Para quem atua como revendedor real de produtos de terceiros, existe a incidência do ICMS na atividade do marketplace. A receita está diretamente atrelada à aquisição e revenda de diferentes mercadorias com diversas variáveis, tais como: localização do marketplace (UF), localização do fornecedor e do cliente (UF), se o comprador é pessoa jurídica ou física (contribuinte ou não de ICMS), se o produto é nacional ou importado, o tipo do produto, dentre outros inúmeros atributos.
Todas estas variáveis tornam o cálculo muito mais complexo e, portanto, os enquadramentos e as atualizações fiscais precisam ser refletidos em tempo real aos clientes digitais.
O boom digital com empresas atuando neste modelo desde o início da pandemia aumentou a fiscalização da Receita Federal e das Secretarias da Fazenda (Sefaz) estaduais. Neste período, alguns estados alteraram a legislação para atribuírem responsabilidade tributária aos marketplaces, com movimento liderado pelo Rio de Janeiro, que responsabiliza o intermediador quando este deixar de prestar informações solicitadas pelo fisco, quando o fornecedor estiver em situação cadastral irregular ou quando do descumprimento de obrigações previstas em lei que ocorrem para o não recolhimento do tributo.

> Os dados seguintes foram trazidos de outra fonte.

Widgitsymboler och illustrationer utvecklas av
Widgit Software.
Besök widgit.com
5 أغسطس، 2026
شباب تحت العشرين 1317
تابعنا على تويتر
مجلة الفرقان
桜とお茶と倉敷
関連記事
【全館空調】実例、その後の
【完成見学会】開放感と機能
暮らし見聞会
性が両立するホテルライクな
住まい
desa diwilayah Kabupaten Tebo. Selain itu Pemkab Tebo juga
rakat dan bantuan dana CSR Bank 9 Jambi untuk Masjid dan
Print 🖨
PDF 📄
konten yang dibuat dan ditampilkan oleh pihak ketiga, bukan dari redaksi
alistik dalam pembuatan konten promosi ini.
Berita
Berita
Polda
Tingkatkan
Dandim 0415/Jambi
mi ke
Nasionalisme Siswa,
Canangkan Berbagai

Sem entrar no mérito da legalidade desta ação, o fato é que os estados estão intensificando a fiscalização e, por conta disso, o compliance ganha ainda mais importância. O Fisco está atualmente muito informatizado e consegue rastrear toda a cadeia e a jornada do produto de forma rápida, identificando qualquer irregularidade de transação.

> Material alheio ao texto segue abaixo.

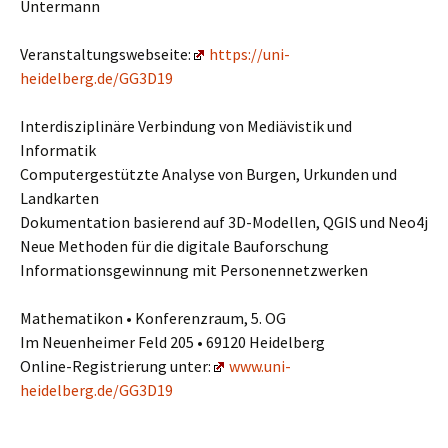
Untermann
Veranstaltungswebseite:
https://uni-
heidelberg.de/GG3D19
Interdisziplinäre Verbindung von Mediävistik und
Informatik
Computergestützte Analyse von Burgen, Urkunden und
Landkarten
Dokumentation basierend auf 3D-Modellen, QGIS und Neo4j
Neue Methoden für die digitale Bauforschung
Informationsgewinnung mit Personennetzwerken
Mathematikon • Konferenzraum, 5. OG
Im Neuenheimer Feld 205 • 69120 Heidelberg
Online-Registrierung unter:
www.uni-
heidelberg.de/GG3D19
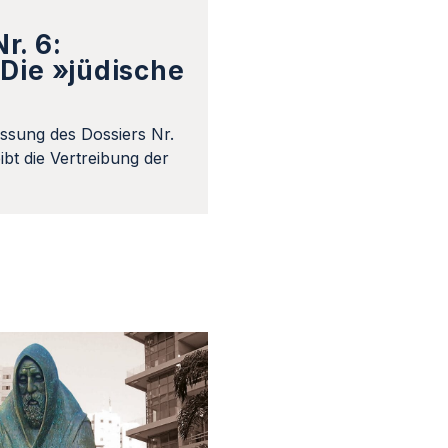
r. 6:
Die »jüdische
ssung des Dossiers Nr.
bt die Vertreibung der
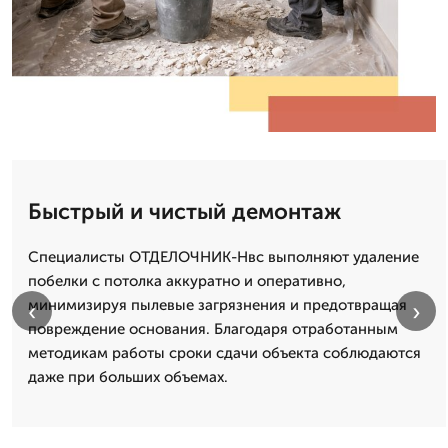
Быстрый и чистый демонтаж
Специалисты ОТДЕЛОЧНИК-Нвс выполняют удаление
побелки с потолка аккуратно и оперативно,
минимизируя пылевые загрязнения и предотвращая
‹
›
повреждение основания. Благодаря отработанным
методикам работы сроки сдачи объекта соблюдаются
даже при больших объемах.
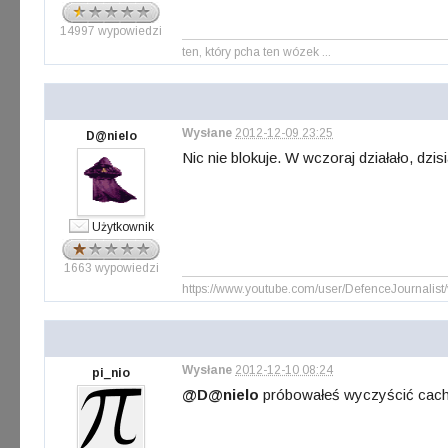
14997 wypowiedzi
ten, który pcha ten wózek ...
Wysłane
2012-12-09 23:25
D@nielo
Nic nie blokuje. W wczoraj działało, dzi
Użytkownik
1663 wypowiedzi
https://www.youtube.com/user/DefenceJournalist
Wysłane
2012-12-10 08:24
pi_nio
@D@nielo
próbowałeś wyczyścić cache,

Em São Paulo, durante o mês de julho, foi deflagrada a operação Nosbor de combate à comercialização irregular de produtos via Internet. Como resultado, 420 empresas de e-commerce foram notificadas pela Sefaz a apresentarem notas fiscais de aquisição dos produtos comercializados e as notas fiscais emitidas nas vendas para o consumidor final.
Outra mudança ocorrida neste setor foi em relação à Nota Fiscal. A legislação fiscal vigente impôs nova obrigatoriedade de identificação do CPF ou CNPJ do intermediador ou do agenciador de transação comercial em ambiente virtual ou presencial nas notas fiscais eletrônicas e ao consumidor (NF-e e NFC-e, de acordo com ajustes sinief 21 e 22/2020) a partir de abril de 2021.

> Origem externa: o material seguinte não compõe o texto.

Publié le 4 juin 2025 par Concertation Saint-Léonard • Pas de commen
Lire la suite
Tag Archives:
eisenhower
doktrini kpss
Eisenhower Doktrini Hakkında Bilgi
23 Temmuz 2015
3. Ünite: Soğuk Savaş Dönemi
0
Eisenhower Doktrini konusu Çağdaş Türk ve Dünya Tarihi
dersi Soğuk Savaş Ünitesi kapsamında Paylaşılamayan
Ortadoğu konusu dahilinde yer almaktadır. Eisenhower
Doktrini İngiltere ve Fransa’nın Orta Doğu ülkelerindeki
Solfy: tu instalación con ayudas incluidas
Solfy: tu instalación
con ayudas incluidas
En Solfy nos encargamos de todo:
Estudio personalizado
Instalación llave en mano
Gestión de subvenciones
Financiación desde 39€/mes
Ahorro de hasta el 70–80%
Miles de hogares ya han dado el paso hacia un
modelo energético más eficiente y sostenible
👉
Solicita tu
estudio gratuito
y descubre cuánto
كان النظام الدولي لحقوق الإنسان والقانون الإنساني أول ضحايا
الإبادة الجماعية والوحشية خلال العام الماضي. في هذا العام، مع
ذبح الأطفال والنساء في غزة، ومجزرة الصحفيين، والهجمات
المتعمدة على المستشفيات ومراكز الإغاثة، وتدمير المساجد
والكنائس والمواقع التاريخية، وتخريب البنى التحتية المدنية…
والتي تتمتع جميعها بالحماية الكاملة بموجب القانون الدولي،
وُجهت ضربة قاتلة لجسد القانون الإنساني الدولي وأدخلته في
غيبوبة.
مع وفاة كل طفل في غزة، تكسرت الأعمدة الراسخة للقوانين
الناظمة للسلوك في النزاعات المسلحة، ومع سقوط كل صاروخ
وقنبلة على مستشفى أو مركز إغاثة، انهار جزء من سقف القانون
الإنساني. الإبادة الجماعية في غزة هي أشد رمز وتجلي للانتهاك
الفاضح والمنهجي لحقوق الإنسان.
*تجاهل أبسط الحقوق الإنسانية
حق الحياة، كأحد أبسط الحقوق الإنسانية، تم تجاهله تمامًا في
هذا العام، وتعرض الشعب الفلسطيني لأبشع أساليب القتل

Para que as empresas estejam de acordo com a legislação tributária, os departamentos fiscais devem se adequar ao compliance para minimização de riscos com atenção a quatro pilares. O primeiro e principal é o cálculo de tributos desde a entrada da mercadoria, afinal, tudo o que chega dentro dos conformes tem tendência de sair de forma correta. O segundo pilar é a gestão de documentos fiscais, uma vez que não adianta calcular o tributo certo se a nota foi emitida incorretamente, ou se não há a validação da nota. O terceiro corresponde à apuração do tributo e geração da guia de contribuição acessória como desdobramento dos pilares anteriores.
O quarto e último fator que interliga todos os pilares é o conteúdo fiscal, que necessita ser atualizado diariamente com todas alíquotas e benefícios, uma vez que a legislação tributária do Brasil tem uma média de 45 alterações fiscais por dia útil, segundo levantamento do Instituto Brasileiro de Planejamento e Tributação (IBPT). Nessa tarefa, a tecnologia, por meio de motores de cálculo, surge como aliada para atualizar o conteúdo e automatizar o processo, gerando maior visibilidade e transparência dos tributos em cada transação para todos os elos da cadeia do marketplace.
Com a crise econômica causada pela pandemia, os governos precisarão recuperar a arrecadação, portanto as empresas devem redobrar o cuidado para garantir o compliance fiscal, a fim de evitar prejuízos com a incidência de multas e juros sobre inconsistências no recolhimento, e garantir um caixa saudável para 2021.
(*) – É diretora de Conteúdo da Avalara Brasil (www.avalara.com/br).